My friend Kim’s father died this week. The family had just moved this vibrant, feisty man from Florida to Indiana to be nearby. He was settled and happy in a new home after an Olympics-like summer of logisitic management.
When I got the text that he died, I cried disproportionately. I didn’t know him well, but I know how much my friend loves him. I sobbed for more time for them. It felt unfair that the transition time did not pay off, as if getting everything in order should have an ROI of cherished memories in a new place.
I expect transitions to be liminal space between now and something better. There should be a law about this. Better should come. Instead, better is often evasive.
I like travel time - anticipating, preparing, navigating. I like trains and planes because I know where I am where I am supposed to be - butt in seat . . . on the way.
My assumptions about transitions are not founded in reality. The more I think I know, the more I learn that I don’t know. And that is truth.
I read Kim’s text and thought, What? After all that family did to help that feisty, vibrant old Irishman get settled, he died.

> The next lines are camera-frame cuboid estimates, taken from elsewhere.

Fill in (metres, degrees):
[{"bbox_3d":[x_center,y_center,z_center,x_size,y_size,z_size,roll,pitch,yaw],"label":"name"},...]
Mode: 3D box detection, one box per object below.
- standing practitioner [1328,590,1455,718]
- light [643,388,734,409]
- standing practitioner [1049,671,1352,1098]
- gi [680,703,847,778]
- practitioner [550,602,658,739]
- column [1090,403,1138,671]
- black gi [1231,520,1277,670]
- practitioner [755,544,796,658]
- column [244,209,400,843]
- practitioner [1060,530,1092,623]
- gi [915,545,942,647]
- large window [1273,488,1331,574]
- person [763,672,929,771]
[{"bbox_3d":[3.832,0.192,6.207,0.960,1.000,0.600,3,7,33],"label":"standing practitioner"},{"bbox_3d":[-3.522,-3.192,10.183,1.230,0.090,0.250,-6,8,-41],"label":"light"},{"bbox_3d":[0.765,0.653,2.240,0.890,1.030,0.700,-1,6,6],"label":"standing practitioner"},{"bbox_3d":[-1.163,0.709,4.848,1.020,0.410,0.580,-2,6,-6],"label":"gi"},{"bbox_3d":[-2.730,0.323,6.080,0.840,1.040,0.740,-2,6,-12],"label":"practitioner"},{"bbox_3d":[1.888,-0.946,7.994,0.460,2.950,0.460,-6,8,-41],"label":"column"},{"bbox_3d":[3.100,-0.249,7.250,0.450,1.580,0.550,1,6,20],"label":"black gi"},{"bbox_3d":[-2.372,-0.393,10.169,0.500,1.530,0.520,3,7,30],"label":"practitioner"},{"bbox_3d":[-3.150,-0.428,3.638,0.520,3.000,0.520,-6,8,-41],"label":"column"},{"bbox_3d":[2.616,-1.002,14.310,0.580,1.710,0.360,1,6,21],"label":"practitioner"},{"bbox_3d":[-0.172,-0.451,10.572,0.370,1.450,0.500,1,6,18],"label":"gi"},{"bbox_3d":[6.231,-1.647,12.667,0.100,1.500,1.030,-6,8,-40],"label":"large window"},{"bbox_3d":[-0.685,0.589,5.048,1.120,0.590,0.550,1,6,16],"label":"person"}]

I assumed he would get to be a grandpa from a new chair with his two daughters within driving distance.
Ending might just be the ultimate destination of transition.
Thank God stories don’t end. Yet they are full of transitions.
The end of August. The beaches are empty of children, the floaties packed away til next year. Toddlers rule the playgrounds, and young moms race walk after dropping kids off in chaotic car lines.
Back to school. After more than twenty years in academia, I’ve replaced classroom prep with workshop facilitation which starts up again next week.
Labor Day provides a three-day transition into the sense of a new season.
Kim’s loss makes me wonder how many Septembers I have left. Note: I am not morbid, but I know my Septembers are limited. I’ve lost two dear friends, Maria and Lissa, and my mom and Tim’s mom in the last three years. All four women were amazing champions of living a generous life - in spirit and talent and resources. They are not around this September, except in my heart.
I look at September 2024 as one to cherish, a month of more listening, learning, noticing, sharing and loving - through presence.
Last night, I dreamt that the Dean of the College of Arts and Sciences went to a long conference and put me in charge. I asked, “Why me? Why not Lissa?” Then I remembered Lissa’s passing. Sadness overwhelmed me in the dream until I envisioned her energy and resilience. I turned to a colleague and said, “I think Jon wants me to be in charge of the Exploratory Program.”
I awakened with a purpose - to explore! To be with others in a safe space of unconditional positive regard where we can discover, connect, transition and grow - sometimes together, sometimes apart, but always in a safe place. Nonjudgment is the clearest lens for discovery and growth.
This week, in my Writing the Good Life class, the teacher invited us to pay attention to synchronicity in our lives, and it smacked me this morning.
While I was writing, my son Brendan sent this photo from Central Park in New York:
May autumn bring many opportunities for time in the Rustic Overlook.
Another powerful piece, Nancy -- a moving and potent reminder of what matters. Your vulnerability and language impress me so much. This is such good writing, I think, drawn into my own experience by reading yours.
Nancy, this resonated with me on so many levels. September is my favorite month of the year and a good time to enjoy early fall weather anywhere. Especially on the beach — away from the summer crowds, listening to the surf and contemplating life, love, and eternity — seeking Truth.